═════ Supplied data ═════

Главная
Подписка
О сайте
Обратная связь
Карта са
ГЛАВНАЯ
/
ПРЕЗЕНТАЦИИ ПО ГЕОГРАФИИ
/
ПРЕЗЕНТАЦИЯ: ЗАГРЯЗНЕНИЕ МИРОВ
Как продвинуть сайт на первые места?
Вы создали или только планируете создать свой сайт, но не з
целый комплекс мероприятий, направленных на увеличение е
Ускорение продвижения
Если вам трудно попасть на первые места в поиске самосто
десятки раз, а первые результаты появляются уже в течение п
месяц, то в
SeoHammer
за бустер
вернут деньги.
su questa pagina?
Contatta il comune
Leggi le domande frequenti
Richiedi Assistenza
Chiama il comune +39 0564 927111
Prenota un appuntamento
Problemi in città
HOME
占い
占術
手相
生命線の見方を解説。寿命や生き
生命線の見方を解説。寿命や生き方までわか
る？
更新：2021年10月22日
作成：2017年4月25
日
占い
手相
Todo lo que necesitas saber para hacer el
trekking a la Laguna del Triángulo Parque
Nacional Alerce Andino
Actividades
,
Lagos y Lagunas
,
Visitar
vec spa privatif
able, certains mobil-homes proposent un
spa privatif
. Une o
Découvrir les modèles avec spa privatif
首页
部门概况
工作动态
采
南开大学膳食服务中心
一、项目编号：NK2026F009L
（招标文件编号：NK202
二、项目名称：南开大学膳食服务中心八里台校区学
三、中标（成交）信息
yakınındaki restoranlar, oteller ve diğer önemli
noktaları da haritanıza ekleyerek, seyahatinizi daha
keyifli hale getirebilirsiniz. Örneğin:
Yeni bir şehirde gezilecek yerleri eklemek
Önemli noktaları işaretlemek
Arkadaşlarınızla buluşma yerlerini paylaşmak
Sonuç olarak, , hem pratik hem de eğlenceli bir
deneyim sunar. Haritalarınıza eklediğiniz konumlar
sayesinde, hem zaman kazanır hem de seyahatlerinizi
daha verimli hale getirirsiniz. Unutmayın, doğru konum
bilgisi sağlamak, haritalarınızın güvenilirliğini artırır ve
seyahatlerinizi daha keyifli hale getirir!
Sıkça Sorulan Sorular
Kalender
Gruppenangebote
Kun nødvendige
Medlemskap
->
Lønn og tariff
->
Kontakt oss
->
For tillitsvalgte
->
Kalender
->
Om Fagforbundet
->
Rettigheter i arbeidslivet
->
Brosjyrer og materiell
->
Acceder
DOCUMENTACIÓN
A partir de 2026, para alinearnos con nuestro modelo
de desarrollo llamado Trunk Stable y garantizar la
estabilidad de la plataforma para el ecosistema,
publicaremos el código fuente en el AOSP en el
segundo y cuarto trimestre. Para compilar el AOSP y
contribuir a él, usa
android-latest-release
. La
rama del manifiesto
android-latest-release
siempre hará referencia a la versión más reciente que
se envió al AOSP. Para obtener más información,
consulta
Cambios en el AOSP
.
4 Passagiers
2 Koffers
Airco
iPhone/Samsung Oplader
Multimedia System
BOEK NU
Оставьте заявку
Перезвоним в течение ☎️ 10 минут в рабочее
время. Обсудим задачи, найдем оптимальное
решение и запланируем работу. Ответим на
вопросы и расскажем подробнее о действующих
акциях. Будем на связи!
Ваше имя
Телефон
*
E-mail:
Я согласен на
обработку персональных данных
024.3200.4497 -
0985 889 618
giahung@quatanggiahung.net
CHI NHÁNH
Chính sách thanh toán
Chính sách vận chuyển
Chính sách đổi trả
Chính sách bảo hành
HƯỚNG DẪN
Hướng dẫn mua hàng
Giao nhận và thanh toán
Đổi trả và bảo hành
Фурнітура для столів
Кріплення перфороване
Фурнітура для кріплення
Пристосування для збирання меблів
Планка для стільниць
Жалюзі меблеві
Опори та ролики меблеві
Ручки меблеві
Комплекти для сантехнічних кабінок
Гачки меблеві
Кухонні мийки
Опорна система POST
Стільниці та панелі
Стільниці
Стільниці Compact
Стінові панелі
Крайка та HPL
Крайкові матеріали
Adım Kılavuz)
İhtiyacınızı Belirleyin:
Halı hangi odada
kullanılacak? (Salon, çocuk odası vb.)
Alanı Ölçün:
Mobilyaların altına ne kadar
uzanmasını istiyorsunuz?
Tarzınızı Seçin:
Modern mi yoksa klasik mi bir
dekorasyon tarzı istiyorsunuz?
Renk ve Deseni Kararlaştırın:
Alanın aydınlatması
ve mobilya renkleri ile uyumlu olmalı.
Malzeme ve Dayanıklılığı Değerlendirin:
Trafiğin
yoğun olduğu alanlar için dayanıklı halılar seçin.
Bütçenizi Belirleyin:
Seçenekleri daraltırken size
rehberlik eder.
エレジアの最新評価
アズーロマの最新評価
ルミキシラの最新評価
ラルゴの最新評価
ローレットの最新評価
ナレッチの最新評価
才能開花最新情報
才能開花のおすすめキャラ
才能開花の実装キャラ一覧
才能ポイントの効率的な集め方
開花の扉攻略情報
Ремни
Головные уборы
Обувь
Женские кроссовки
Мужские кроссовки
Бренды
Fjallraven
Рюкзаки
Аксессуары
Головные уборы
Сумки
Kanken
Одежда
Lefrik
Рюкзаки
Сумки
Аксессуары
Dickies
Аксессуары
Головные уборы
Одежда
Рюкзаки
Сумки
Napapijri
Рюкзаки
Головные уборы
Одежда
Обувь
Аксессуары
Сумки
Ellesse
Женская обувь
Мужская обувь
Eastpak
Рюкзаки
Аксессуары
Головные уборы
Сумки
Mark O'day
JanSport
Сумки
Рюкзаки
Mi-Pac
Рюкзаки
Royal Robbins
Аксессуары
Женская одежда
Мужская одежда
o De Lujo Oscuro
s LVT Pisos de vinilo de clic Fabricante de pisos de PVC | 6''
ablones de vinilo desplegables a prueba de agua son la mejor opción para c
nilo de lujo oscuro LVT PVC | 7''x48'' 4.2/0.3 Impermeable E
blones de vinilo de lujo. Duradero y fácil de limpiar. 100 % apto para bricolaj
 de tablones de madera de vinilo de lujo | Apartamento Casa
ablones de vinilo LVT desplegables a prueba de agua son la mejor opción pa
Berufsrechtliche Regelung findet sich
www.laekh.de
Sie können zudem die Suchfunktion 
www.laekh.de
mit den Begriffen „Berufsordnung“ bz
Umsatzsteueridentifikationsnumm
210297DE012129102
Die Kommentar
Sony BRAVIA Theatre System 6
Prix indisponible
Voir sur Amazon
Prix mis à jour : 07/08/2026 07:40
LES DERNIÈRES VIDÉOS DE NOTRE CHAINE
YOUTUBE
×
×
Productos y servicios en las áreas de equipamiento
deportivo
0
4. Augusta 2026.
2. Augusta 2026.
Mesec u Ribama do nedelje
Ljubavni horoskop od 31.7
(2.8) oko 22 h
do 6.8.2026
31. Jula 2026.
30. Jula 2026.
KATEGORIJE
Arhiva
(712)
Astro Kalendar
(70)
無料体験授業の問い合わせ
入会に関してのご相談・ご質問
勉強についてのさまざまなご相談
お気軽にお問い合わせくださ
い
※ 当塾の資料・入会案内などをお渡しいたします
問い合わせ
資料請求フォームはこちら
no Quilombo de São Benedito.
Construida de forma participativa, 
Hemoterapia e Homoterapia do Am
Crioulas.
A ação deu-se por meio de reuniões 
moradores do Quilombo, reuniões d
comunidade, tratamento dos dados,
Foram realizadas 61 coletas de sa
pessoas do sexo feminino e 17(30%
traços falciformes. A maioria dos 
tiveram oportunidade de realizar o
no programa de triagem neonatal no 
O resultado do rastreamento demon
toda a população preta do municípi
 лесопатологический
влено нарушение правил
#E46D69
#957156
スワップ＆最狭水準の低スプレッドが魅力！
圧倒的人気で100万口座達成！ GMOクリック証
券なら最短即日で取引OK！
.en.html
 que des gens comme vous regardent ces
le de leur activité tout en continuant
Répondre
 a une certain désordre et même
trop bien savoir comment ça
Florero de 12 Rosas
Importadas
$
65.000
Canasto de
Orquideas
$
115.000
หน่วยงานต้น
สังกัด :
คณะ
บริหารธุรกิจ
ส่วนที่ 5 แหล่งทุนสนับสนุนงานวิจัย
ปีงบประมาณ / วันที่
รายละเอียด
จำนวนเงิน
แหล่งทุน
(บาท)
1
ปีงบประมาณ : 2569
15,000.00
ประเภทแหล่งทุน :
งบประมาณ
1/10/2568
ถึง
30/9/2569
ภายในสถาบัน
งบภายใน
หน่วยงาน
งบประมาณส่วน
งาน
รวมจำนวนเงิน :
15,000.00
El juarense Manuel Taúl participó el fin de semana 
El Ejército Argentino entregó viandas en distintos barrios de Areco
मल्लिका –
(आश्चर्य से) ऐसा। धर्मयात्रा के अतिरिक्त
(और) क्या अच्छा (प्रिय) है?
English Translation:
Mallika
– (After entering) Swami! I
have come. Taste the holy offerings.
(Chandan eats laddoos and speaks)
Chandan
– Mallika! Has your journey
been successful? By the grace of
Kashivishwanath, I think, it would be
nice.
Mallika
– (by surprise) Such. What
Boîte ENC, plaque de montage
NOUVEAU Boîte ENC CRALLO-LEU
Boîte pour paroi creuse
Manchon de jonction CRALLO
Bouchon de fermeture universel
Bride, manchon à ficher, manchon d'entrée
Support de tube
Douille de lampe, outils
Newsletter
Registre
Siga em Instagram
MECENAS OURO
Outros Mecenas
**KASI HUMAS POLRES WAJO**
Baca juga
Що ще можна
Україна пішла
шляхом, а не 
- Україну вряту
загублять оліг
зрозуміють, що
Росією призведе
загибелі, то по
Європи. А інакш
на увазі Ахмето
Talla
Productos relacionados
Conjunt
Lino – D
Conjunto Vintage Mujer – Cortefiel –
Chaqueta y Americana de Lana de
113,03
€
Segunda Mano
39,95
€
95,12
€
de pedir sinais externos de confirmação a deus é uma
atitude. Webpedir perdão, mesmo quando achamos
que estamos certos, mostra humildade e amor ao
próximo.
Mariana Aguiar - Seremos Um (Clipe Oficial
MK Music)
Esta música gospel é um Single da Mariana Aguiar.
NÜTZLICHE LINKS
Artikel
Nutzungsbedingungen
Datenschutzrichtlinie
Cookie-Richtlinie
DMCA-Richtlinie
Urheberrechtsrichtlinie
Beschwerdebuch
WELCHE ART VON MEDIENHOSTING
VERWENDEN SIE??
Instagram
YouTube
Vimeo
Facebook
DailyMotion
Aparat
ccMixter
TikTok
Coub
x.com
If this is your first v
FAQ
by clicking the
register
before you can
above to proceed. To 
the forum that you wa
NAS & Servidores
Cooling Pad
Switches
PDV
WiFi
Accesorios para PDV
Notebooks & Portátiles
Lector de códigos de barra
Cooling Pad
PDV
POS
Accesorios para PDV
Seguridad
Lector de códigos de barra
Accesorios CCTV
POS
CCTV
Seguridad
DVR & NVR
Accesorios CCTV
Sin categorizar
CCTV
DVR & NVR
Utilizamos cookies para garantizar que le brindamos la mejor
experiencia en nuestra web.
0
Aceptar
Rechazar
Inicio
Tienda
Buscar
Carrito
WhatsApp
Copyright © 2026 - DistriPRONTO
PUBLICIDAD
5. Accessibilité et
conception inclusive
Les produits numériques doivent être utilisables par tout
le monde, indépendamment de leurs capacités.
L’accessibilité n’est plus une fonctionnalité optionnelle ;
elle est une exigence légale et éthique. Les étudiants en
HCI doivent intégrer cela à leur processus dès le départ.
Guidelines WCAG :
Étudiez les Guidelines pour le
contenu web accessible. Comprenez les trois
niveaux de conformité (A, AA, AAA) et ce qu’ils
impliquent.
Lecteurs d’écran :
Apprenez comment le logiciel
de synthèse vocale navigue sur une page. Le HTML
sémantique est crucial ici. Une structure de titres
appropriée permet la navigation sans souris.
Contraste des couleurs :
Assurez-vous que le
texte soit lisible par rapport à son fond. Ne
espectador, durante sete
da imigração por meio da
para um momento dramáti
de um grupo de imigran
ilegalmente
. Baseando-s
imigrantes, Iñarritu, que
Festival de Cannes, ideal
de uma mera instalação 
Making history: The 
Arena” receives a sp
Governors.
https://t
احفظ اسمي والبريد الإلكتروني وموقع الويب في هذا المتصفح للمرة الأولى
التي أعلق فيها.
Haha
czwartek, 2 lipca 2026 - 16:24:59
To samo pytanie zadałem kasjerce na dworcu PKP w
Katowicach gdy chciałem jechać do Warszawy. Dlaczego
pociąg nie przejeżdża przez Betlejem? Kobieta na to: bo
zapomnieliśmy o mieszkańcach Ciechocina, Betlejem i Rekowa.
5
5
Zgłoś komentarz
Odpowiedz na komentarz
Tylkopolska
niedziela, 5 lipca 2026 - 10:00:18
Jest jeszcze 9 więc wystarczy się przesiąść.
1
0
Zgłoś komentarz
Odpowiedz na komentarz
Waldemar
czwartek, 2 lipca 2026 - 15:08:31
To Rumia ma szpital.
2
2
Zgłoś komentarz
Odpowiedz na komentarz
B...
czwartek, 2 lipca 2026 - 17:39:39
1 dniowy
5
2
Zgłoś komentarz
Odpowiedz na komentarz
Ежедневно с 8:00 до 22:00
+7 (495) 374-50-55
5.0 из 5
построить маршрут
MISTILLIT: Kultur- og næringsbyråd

═════

What needs to be done. Can you write out the data from its first line through the line containing "Если вам трудно", with "Подписка" renamed to "Рассылка" and everything else unchanged?

Written response.
Главная
Рассылка
О сайте
Обратная связь
Карта са
ГЛАВНАЯ
/
ПРЕЗЕНТАЦИИ ПО ГЕОГРАФИИ
/
ПРЕЗЕНТАЦИЯ: ЗАГРЯЗНЕНИЕ МИРОВ
Как продвинуть сайт на первые места?
Вы создали или только планируете создать свой сайт, но не з
целый комплекс мероприятий, направленных на увеличение е
Ускорение продвижения
Если вам трудно попасть на первые места в поиске самосто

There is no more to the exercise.